Senators spent most of their sixth day on the budget talking around the abortion issue -- on issues ranging from Medicaid to road construction -- as some tried to negotiate a compromise. After that attempt failed, senators voted to close debate.
An incensed Bright took the podium to criticize senators for limiting his time to speak and accused them of killing children with taxpayer money.
"We're supposed to support life," he said to Republicans. "You take away someone's opportunity to be heard and limit debate, you've said guilty to that unborn child for the sins of the father. You're going to kill a child. We've sat here as judge, jury and execution."
Senate Finance Chairman Hugh Leatherman, who occupied the podium for much of the day, said he could not live with himself knowing he could be forcing a young girl to carry a child resulting from rape.
"I'm not going there," said Leatherman, R-Florence. On the cloture vote, he said, "The Senate has historically taken whatever action was needed to get its business done."
A complex compromise offered by Sen. Brad Hutto, D-Orangeburg, would've ensured that no taxpayer money paid for the abortions. It would've created a separate account funded solely by employee premiums to pay for abortions in those limited cases. Employees could choose to opt out, so that none of their premiums went toward the fund. But a senator objected, preventing a vote on the compromise.
In the end, senators wound up with the same policy the state's had for three decades: Abortion coverage is barred except in the cases of rape, incest, or when the mother's life is in jeopardy.
"It's almost dysfunctional," Sen. Larry Martin, R-Pickens, said after adjournment. "We've got to get this train back on the track."
Unable to have his say, Bright pledged to drag out votes on every piece of the budget. Because of chamber rules and a new law pushed by Gov. Nikki Haley, each section requires a roll call vote. Bright can spend up to 30 minutes talking before each vote.
"If we can't agree on killing babies, whether that's right or wrong, we're not going to agree on anything," he said.

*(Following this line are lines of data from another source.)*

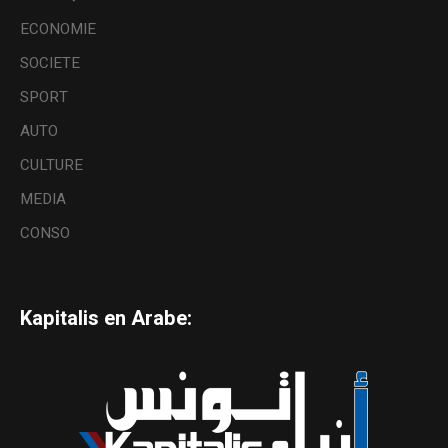
ECONOMIE
SOCIETE
SPORT
AUTO
CULTURE
MEDIA
CONSO
Kapitalis en Arabe:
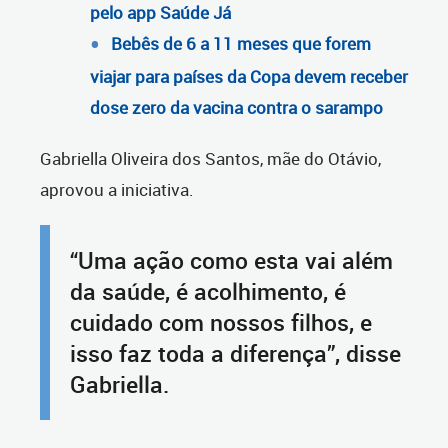
pelo app Saúde Já
Bebês de 6 a 11 meses que forem
viajar para países da Copa devem receber
dose zero da vacina contra o sarampo
Gabriella Oliveira dos Santos, mãe do Otávio,
aprovou a iniciativa.
“Uma ação como esta vai além
da saúde, é acolhimento, é
cuidado com nossos filhos, e
isso faz toda a diferença”, disse
Gabriella.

In budget debate Wednesday, senators agreed to require that abortion clinics notify women that a fetus feels pain at 20 weeks. The printed material would tell a woman she can request anesthesia for the fetus during an abortion. The debate then turned to the health care coverage exemptions.

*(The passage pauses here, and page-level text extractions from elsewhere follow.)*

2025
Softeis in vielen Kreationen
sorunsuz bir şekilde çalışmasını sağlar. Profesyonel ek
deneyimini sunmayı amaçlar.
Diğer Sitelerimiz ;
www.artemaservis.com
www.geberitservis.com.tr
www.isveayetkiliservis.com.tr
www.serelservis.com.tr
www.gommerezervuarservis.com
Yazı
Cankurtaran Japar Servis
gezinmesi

Leatherman said abortion issues don't belong in the budget debate, and he may advocate changing chamber rules to limit debate on what's deemed non-budgetary.
Also on Wednesday, the Senate approved putting $12.4 million in the budget for new school buses. The money is enough to buy 137 buses, according to the state Education Department.

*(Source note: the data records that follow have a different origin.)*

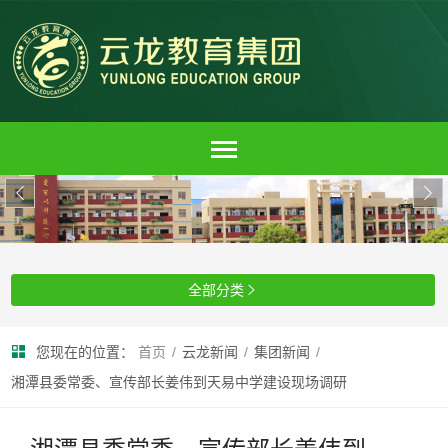


全部分类

您现在的位置：
首页
/
云龙新闻
/
集团新闻
/
湘潭县委常委、宣传部长姜伟到天易中学建设现场调研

Combined with used ones recently bought from other states, the agency would be able to take all 1984-1986 buses off the road, leaving the oldest at 24 years old.
The Legislature hasn't designated any money for buses since the 2007-08 budget. That $40.2 million bought 529.
South Carolina is the only state to own and maintain a statewide school bus fleet. The Legislature approved a 15-year replacement cycle for buses in 2007. But no money has been designated for buses amid the economic downturn.